Is the Gospel message clear in this sermon?
Sidney Greidanus spelled out a test for pastors to ask themselves about their sermons, especially ones from the Old Testament– “Could I preach this in a Jewish synagogue?” He phrased the question this way because many pastors preach biblical texts divorced from the life, death, and resurrection of Jesus Christ. Even if the sermon technically says what the text says, if it does not point to Jesus and his work, we have missed the ultimate main point.
When I look at my sermon notes, I ask if the finished work of Jesus Christ upon the cross is necessary to fulfill the main application of my sermon. I ask if I am pointing to Jesus’ perfect righteousness, death for sin, and victory over the grave. Furthermore, I look at the imperatives in the sermon to see if they are rooted in what Christ has accomplished for us. Do I point people to their forgiveness, their justification, the adoption, their hope, and their reconciliation as the basis for why they obey God, love their neighbors, and press on in following Christ?
Does this sermon contain grace for hurting people?
The Bible offers real hope for people walking through overwhelming pain, difficulty, and sadness.

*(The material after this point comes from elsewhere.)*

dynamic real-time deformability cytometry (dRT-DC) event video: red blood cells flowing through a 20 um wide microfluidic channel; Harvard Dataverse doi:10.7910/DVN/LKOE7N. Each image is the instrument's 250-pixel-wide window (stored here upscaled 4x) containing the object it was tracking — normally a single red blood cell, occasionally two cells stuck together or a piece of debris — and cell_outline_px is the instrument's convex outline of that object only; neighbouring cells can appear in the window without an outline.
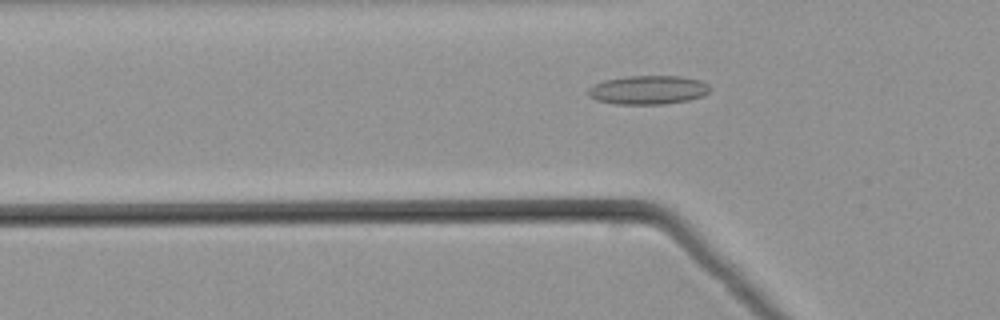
{"species": "common noctule bat (a hibernating species)", "species_latin": "Nyctalus noctula", "temperature_condition": "warm", "stored_images_in_passage": 51, "camera_frame_rate_fps": 3000, "um_per_image_px": 0.085, "animal": {"sex": "male", "body_mass_g": 21.5, "forearm_length_mm": 52.0}, "frame": {"image": 1, "passage_image": 17, "time_ms": 5.333, "image_size_px": [1000, 320], "cell_outline_px": [[712, 88], [704, 96], [688, 100], [664, 104], [616, 104], [596, 100], [588, 96], [588, 88], [592, 84], [604, 80], [624, 76], [680, 76], [700, 80], [708, 84]], "centroid_in_image_um": [55.08, 7.64], "position_along_channel_um": 70.7, "area_um2": 20.69}}
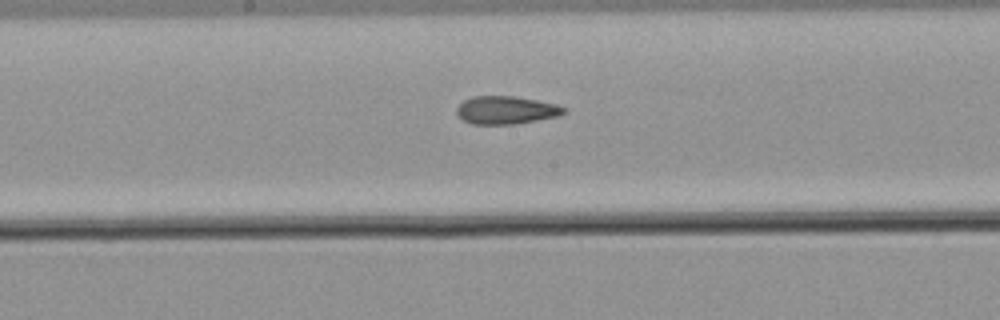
{"frame": {"image": 2, "passage_image": 27, "time_ms": 8.667, "image_size_px": [1000, 320], "cell_outline_px": [[564, 112], [560, 116], [516, 124], [472, 124], [464, 120], [456, 112], [456, 108], [464, 100], [472, 96], [512, 96], [536, 100], [556, 104], [564, 108]], "centroid_in_image_um": [43.0, 9.36], "position_along_channel_um": 205.2, "area_um2": 17.34}}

As a pastor, if I preach as if hurting people are not in the room, I am denying them access to the grace the Scripture holds out to them.
When a pastor knows the people he preaches to every week, he knows how many of them are walking through stress, pain, anxiety, fear, and sadness. The world offers them countless options for dulling their pain or dealing with it in destructive, self-centered ways. The Bible calm for our stress, healing for out pain, peace for our anxiety, hope for our fear, and joy for our sadness. Every week, I look to make sure I offer the Bible’s solutions so they know how to go to the word instead of the world.

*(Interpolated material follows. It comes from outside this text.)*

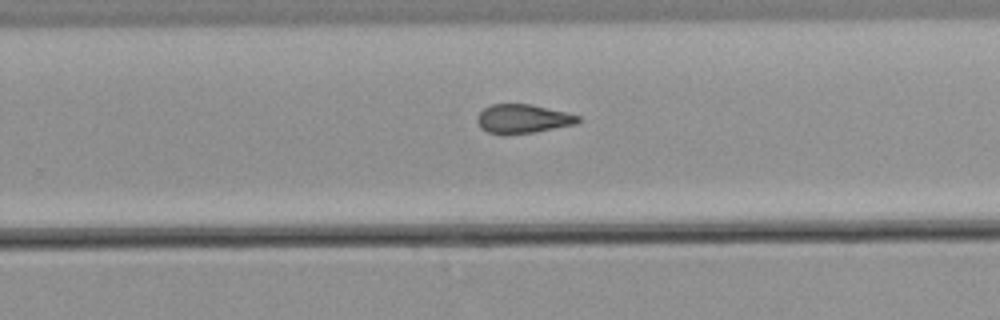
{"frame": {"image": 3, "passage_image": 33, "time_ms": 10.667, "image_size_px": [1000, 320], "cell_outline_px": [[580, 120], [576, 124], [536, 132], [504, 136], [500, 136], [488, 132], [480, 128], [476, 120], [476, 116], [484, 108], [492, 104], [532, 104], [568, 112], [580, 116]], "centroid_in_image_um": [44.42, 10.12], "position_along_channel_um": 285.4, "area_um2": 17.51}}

Does this sermon confront Christians in their sin?
The writer of Hebrews reminds us that the Bible is a “two-edged sword.” It convicts and it comforts. It wounds and it heals. Often, healing lies down the path of repentance and we will not walk down it unless we sin our sin for what it is. Therefore, the sermon must confront Christian’s in their sin and call them to repentance.
Early in the preparation process, pastors need to ask if there are root sins that the passage under consideration addresses. The passage might not deal with obvious sins like drunkenness, adultery, or lying, but it likely deals with sins of the heart that lie behind ones we can see. As I look at my sermon notes, I ask if I am helping people learn how to identify and repent of their sins. Otherwise, people come to worship and leave as they are.
Does this sermon call unbelievers to faith in Christ?
Jesus addressed a crowd at a feast in John 7 and told them, “If any man thirsts, let him come to me and drink and from his innermost being will flow rivers of living water.” Jesus called out to the crowd and told them that any person with a thirsty soul could find refreshment and salvation in him. Jesus offered a general call to any who knew they had a need to repent and believe. We would be wise to do the same in every sermon.
I look at the layout of every sermon and ask, “what is the best place to explicitly and clearly call people who do not believe to faith in Jesus Christ?” This needs more forethought than we usually put into it because evangelical pastors have so often closed with the call to trust in Christ. While that feels like a natural thing to do, there may be other spots in the sermon that are better suited to issue the invitation to trust in Christ. Wherever a pastor chooses to put it–it must be there.
There are many more questions we could ask of our sermons, but these five get to the heart of biblical preaching. Am I faithful to the text? Am I preaching the Gospel? Am I calling people to holiness and comforting the hurting? If we are doing these things, we can be sure that people who hear us will be experiencing repentance, growth, and encouragement.